A psicologia tem vindo a interessar-se e a considerar os benefícios do journaling desde os anos 80. Um dos nomes mais conhecidos nesta área é o do psicólogo James Pennebaker, que demonstrou em diversos estudos que escrever sobre experiências emocionais difíceis durante apenas 15 a 20 minutos por dia, durante 3 a 4 dias consecutivos, pode melhorar significativamente a saúde física e psicológica.
Benefícios:
- Redução de sintomas de ansiedade e depressão;
- Melhoria do sono;
- Diminuição de sintomas físicos relacionados com o stress (como tensão muscular ou dores de cabeça);
- Melhoria do sistema imunitário;
- Aumento da clareza mental e capacidade de resolução de problemas;
- Melhoria da autoestima e do autoconhecimento;
- Processos de luto;
- Autorregulação emocional;
- Apoio a doentes oncológicos;
- Contextos de trauma.
Evidências…
A escrita obriga-nos a organizar o caos interno. Identificar e nomear emoções, é um primeiro passo para as regular. Transformar pensamentos em linguagem confere distanciamento emocional ao permitir olhar para o problema, coloca-lo em perspetiva em vez de ficar preso nele. E quando escrevemos, organizamos ideias, sentimentos e emoções.
Além disso, o journaling ativa áreas do cérebro relacionadas com a autorregulação e o pensamento reflexivo.
Em suma, escrever ajuda-nos a conhecermo-nos melhor, tomada de consciência, a processar pensamentos e emoções, a compreender, aceitar e a tomar decisões.
Mas então… como começar?
Não precisa de ser escritor nem ser um expert na escrita, nem de um caderno com frases orientadoras. Comece com o que tem — um caderno velho, um documento Word, uma aplicação no telemóvel. Não obstante há imensos recursos físicos (pequenos cadernos e livros) de fácil acesso que podem ser inspiradores!

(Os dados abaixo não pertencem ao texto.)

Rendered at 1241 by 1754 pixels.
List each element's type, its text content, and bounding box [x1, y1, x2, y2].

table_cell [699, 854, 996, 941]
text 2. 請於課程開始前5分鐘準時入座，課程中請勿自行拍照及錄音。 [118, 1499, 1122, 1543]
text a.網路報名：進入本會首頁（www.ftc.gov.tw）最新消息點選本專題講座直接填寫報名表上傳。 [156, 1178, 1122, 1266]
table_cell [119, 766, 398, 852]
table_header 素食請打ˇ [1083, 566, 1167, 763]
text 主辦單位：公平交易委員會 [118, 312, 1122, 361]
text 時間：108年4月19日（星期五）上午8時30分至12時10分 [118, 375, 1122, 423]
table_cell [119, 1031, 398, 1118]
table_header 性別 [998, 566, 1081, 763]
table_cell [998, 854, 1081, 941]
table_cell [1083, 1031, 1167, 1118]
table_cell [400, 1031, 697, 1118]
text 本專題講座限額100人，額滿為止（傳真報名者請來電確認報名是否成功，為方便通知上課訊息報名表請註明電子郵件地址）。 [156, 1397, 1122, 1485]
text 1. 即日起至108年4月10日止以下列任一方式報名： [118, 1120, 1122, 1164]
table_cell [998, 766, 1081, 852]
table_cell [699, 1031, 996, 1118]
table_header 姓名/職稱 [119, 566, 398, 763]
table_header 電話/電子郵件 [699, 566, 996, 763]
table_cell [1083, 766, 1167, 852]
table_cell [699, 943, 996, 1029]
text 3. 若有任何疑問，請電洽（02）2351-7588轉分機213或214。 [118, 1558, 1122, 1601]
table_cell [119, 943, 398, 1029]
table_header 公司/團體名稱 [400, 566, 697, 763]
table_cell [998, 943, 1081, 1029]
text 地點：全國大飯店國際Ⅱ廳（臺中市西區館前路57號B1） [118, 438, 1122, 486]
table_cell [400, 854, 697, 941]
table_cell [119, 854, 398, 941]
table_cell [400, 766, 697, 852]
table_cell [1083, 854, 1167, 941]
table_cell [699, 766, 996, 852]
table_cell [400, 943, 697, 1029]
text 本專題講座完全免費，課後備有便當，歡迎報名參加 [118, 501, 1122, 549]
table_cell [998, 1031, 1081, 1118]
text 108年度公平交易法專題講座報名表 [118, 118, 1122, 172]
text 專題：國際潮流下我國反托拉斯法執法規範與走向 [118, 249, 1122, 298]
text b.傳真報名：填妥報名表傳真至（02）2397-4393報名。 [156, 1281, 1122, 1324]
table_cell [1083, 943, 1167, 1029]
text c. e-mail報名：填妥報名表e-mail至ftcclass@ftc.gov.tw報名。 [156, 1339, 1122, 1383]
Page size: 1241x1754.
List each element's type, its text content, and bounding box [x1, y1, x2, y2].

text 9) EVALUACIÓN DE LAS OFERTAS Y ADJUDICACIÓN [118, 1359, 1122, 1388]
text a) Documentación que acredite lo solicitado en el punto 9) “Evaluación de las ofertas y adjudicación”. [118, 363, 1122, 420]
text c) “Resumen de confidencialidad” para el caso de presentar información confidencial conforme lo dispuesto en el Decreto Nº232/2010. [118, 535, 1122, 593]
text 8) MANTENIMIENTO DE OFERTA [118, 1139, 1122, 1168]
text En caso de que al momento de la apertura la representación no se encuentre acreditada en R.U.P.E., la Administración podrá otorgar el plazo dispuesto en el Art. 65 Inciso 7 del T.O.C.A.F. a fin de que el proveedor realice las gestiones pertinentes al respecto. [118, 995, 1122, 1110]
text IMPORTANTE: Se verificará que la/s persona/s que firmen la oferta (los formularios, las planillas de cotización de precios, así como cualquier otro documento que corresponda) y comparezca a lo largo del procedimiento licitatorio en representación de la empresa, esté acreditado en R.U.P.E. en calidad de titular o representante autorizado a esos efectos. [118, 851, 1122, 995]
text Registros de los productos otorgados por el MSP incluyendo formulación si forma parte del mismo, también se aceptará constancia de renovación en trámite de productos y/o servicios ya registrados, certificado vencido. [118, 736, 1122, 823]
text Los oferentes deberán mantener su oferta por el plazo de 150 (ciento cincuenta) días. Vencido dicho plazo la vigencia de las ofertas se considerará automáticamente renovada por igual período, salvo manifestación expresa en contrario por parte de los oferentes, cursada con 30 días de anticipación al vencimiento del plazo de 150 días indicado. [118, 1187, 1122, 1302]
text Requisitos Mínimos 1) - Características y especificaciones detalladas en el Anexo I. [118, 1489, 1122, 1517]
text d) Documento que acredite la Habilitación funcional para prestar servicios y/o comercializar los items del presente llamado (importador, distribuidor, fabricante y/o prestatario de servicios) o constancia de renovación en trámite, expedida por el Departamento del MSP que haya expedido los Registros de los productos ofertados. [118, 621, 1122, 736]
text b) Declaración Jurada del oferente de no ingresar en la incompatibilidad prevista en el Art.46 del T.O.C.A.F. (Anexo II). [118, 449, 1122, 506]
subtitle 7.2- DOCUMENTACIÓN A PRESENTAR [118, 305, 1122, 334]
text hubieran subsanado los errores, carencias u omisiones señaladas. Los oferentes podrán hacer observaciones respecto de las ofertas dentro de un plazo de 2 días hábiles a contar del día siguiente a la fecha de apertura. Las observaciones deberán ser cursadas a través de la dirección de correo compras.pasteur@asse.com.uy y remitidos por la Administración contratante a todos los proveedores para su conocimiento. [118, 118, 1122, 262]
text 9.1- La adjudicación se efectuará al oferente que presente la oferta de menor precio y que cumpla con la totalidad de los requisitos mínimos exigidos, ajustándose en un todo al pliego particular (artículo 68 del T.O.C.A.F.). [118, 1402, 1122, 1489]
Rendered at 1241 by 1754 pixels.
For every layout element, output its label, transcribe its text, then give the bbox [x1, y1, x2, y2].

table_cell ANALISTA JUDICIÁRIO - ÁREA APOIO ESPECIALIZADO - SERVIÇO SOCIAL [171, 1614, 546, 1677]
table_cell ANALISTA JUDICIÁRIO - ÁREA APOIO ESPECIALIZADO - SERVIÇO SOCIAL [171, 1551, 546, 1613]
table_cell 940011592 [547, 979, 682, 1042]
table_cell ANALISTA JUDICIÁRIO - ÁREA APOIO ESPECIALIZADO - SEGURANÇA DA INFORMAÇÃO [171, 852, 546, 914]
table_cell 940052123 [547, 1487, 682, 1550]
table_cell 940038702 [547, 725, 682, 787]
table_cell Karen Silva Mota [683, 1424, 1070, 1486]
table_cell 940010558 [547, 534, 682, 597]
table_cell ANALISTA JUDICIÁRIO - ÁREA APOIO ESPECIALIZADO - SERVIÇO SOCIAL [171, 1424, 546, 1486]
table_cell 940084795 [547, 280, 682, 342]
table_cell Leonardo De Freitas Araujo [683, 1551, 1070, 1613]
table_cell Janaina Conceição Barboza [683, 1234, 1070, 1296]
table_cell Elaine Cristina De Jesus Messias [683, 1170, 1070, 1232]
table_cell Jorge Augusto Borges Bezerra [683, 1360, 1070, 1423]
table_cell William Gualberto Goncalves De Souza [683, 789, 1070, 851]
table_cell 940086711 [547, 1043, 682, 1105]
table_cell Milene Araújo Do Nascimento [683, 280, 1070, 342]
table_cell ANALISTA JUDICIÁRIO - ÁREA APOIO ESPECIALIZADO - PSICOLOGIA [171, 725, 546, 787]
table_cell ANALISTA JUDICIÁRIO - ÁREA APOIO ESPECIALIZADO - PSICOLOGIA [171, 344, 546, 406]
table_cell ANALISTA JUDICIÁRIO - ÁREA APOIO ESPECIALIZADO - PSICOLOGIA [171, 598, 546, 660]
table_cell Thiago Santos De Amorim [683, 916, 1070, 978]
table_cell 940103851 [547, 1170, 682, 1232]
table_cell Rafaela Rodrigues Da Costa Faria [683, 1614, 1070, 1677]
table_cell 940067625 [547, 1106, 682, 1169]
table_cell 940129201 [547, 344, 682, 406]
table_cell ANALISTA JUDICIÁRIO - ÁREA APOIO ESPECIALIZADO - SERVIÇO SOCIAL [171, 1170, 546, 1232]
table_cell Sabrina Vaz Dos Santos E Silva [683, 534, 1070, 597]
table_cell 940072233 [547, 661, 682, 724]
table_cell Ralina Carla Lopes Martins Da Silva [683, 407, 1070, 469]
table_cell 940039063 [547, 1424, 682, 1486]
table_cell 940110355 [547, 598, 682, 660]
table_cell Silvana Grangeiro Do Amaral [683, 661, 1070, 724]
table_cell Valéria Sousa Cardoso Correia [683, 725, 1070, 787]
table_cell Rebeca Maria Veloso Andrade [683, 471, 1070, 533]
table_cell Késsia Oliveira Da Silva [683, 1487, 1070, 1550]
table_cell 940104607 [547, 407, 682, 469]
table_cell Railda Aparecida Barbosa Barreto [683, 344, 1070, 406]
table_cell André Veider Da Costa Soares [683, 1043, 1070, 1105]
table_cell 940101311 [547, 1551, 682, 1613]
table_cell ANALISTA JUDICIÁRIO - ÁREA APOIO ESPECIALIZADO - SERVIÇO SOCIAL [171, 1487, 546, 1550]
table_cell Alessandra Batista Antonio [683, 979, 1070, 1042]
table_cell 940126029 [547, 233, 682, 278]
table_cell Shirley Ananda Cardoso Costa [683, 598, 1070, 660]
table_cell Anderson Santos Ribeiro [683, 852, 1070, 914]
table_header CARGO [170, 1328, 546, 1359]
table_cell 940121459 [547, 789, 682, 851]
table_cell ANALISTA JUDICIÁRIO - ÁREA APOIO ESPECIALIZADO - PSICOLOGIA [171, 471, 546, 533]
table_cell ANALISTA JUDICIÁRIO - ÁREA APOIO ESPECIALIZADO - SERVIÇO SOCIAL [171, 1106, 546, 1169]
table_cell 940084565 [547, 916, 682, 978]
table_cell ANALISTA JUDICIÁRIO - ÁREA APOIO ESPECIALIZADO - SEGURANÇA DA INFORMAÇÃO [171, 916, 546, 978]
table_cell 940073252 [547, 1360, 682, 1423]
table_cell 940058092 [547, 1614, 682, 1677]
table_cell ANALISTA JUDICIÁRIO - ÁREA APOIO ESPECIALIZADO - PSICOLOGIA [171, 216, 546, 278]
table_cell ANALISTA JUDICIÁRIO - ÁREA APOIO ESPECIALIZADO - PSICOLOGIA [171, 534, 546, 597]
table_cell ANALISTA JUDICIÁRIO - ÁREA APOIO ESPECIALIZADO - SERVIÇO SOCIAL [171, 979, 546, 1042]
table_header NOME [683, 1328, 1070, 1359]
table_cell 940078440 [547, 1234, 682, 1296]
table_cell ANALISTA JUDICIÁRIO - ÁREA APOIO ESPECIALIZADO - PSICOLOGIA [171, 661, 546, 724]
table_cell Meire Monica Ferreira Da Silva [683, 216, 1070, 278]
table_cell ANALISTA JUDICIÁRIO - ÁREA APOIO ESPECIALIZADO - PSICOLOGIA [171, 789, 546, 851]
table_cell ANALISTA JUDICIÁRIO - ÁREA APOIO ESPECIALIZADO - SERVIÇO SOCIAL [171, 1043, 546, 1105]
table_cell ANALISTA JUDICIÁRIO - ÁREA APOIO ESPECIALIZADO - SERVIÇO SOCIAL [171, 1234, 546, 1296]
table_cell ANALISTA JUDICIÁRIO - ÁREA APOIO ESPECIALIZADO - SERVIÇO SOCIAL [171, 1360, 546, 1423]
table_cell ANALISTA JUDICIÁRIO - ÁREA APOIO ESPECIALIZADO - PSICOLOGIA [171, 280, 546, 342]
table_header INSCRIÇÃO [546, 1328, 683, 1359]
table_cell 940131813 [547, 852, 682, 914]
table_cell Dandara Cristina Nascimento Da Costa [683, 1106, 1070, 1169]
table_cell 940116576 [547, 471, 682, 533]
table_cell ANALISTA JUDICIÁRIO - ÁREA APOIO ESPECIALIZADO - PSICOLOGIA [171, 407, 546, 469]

Uma breve pesquisa em alguns sites, orientada por desafios de journaling, ex no Pinterest – permitir-lhe-á encontrar uma oferta variada com perguntas para ir respondendo ao longo dos dias.
O importante é criar o hábito e permitir-se escrever com autenticidade.
Algumas sugestões:
- Reserve 10 a 15 minutos por dia.
- Escreva sem crítica — não se preocupe com gramática, ortografia ou estilo.
- Pode começar com frases simples como:
- “Hoje estou a sentir-me…”
- “O que mais me marcou hoje foi…”
- “Neste momento estou a sentir…”
- “Os meus pensamentos, hoje”…
- Ou então escreva livremente, sem guião.
- Se não souber o que escrever, escreva sobre isso mesmo!!
É importante lembrar que o journaling não substitui apoio psicológico profissional, sobretudo em casos de sofrimento intenso, trauma ou perturbação emocional prolongada.
Pode ser um complemento valioso a um processo terapêutico.
Em certos casos, como por exemplo em pessoas com pensamentos muito ruminativos, obsessivos e/ou depressivos, o journaling pode precisar de alguma orientação terapêutica para não reforçar padrões negativos. Escrever como forma de cuidar, de se escutar– esta é a ideia principal.
O journaling é uma forma de pausa para ouvir o que muitas vezes silenciamos dentro de nós. O ato de escrever cuida, organiza, e possibilita pôr o pensamento no aqui e agora ao colocar o coração e a mente no papel, através de palavras…Não é demais reiterar estes benefícios.
Se se sente sobrecarregado, perdido ou simplesmente à procura de mais clareza interior, talvez seja tempo de pegar numa caneta. Não para escrever uma narrativa perfeita ou bonita ou idealizada… Mas para começar a escrever a sua história — com presença, verdade e consciência, respeitando o que vem de dentro, o que ecoa na sua cabeça – os pensamentos e emoções.
Já se escutou hoje? Já olhou para dentro de si? Que emoções, pensamentos pode traduzir em palavras?
Talvez seja hoje um dia bom para começar!!
Vá, vamos lá! Pegue num lápis e/ou caneta e num pequeno caderno e deixe os seus pensamentos ganhar expressão e forma sob a forma de linguagem escrita.